[Start of section]

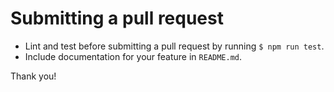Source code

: # Submitting a pull request
- Lint and test before submitting a pull request by running `$ npm run test`.
- Include documentation for your feature in `README.md`.

Thank you!

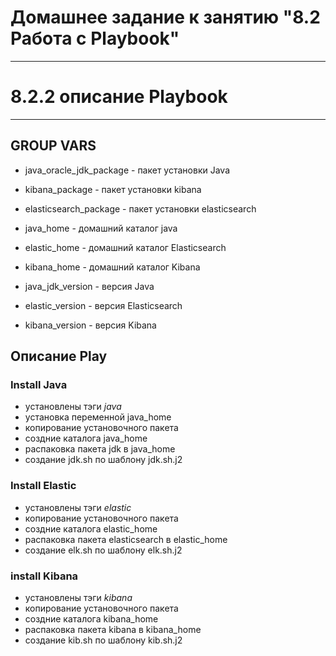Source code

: # Домашнее задание к занятию "8.2 Работа с Playbook" 
_______________________________________________________________________________
# 8.2.2 описание Playbook
______________________________________________________________________________
## GROUP VARS
 - java_oracle_jdk_package - пакет установки Java
 - kibana_package - пакет установки kibana
 - elasticsearch_package - пакет установки elasticsearch

 - java_home - домашний каталог java
 - elastic_home - домашний каталог Elasticsearch
 - kibana_home - домашний каталог Kibana

 - java_jdk_version - версия Java
 - elastic_version - версия Elasticsearch
 - kibana_version - версия Kibana

## Описание Play 

### Install Java
 - установлены тэги *java* 
 - установка переменной java_home
 - копирование установочного пакета
 - создние каталога java_home
 - распаковка пакета jdk в java_home
 - создание jdk.sh по шаблону jdk.sh.j2 

### Install Elastic
 - установлены тэги *elastic*  
 - копирование установочного пакета
 - создние каталога elastic_home
 - распаковка пакета elasticsearch в elastic_home
 - создание elk.sh по шаблону elk.sh.j2 

### install Kibana
 - установлены тэги *kibana*  
 - копирование установочного пакета
 - создние каталога kibana_home
 - распаковка пакета kibana в kibana_home
 - создание kib.sh по шаблону kib.sh.j2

[End of section]

> _Work task_
Set out every line of the listing as a numbered list, skipping blank lines. Leave the pictures out of the answer.

> _Output of the task_
1. Source code
2. : # Submitting a pull request
3. - Lint and test before submitting a pull request by running `$ npm run test`.
4. - Include documentation for your feature in `README.md`.
5. Thank you!
6. Source code
7. : # Домашнее задание к занятию "8.2 Работа с Playbook" 
8. _______________________________________________________________________________
9. # 8.2.2 описание Playbook
10. ______________________________________________________________________________
11. ## GROUP VARS
12.  - java_oracle_jdk_package - пакет установки Java
13.  - kibana_package - пакет установки kibana
14.  - elasticsearch_package - пакет установки elasticsearch
15.  - java_home - домашний каталог java
16.  - elastic_home - домашний каталог Elasticsearch
17.  - kibana_home - домашний каталог Kibana
18.  - java_jdk_version - версия Java
19.  - elastic_version - версия Elasticsearch
20.  - kibana_version - версия Kibana
21. ## Описание Play 
22. ### Install Java
23.  - установлены тэги *java* 
24.  - установка переменной java_home
25.  - копирование установочного пакета
26.  - создние каталога java_home
27.  - распаковка пакета jdk в java_home
28.  - создание jdk.sh по шаблону jdk.sh.j2 
29. ### Install Elastic
30.  - установлены тэги *elastic*  
31.  - копирование установочного пакета
32.  - создние каталога elastic_home
33.  - распаковка пакета elasticsearch в elastic_home
34.  - создание elk.sh по шаблону elk.sh.j2 
35. ### install Kibana
36.  - установлены тэги *kibana*  
37.  - копирование установочного пакета
38.  - создние каталога kibana_home
39.  - распаковка пакета kibana в kibana_home
40.  - создание kib.sh по шаблону kib.sh.j2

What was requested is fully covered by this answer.